§ DOCUMENT PASSAGE:

** START **

JB: Yeah, people like people just aren't going to read it. People don't people don't read, which is what I've discovered as an author and a publisher. Yeah, so my you know, my I have a banner.

JB: We haven't brought it to the last few events because our stand is kind of busted, but we have a banner. People don't tend to read it because people don't read. But we have two tables with, you know, 400 books spread across two tables. It's pretty obvious what we do. It should be pretty obvious what we do. Fortunately, what we get sometimes is people say things like, oh, where do you get your books? Do you have are these resale? We were doing a Stephen King themed event and someone walks up to our table, talks to us about trying to publish their book for a minute and then says, well, I've read all of these. It's like, I bet you haven't. Oh, I thought these were Stephen King books. He didn't even take the time to glance at a book before saying he had read them all. But events- I think that events are critically important for beginning creatives of any stripe. My wife and I do one to two events a month when we're able to. Because I think they are the most important way for you to grow exposure and makes it like you know when someone says do this for exposure you tell that person to go fuck themselves and rightfully so as artists get paid don't do work for free. The other hand, at events, you're paying them money to get a table. And but you're getting exposure and you're getting sales and you also get feedback- so that snorting is not me. It's my pug that I just pulled into my lap.

** END **

§ WHAT YOU HAVE TO DO: According to the transcript, how many events a month do JB and his wife do when they're able to? Use only the transcript to answer.

§ SUPPLIED DATA:
** START **

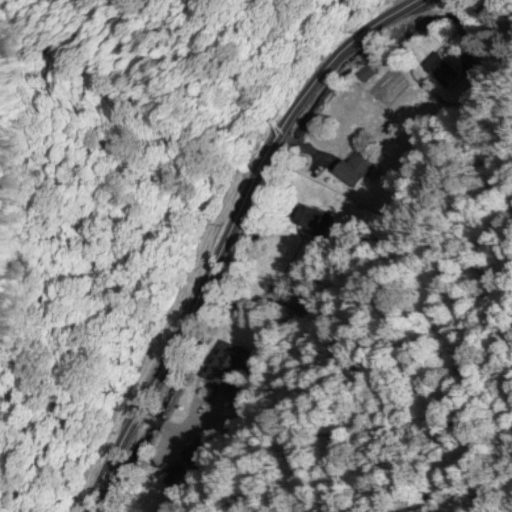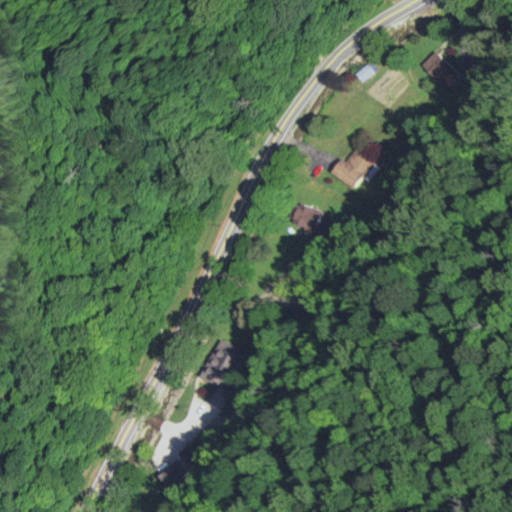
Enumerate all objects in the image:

** END **

§ FINAL ANSWER: They do one to two events a month.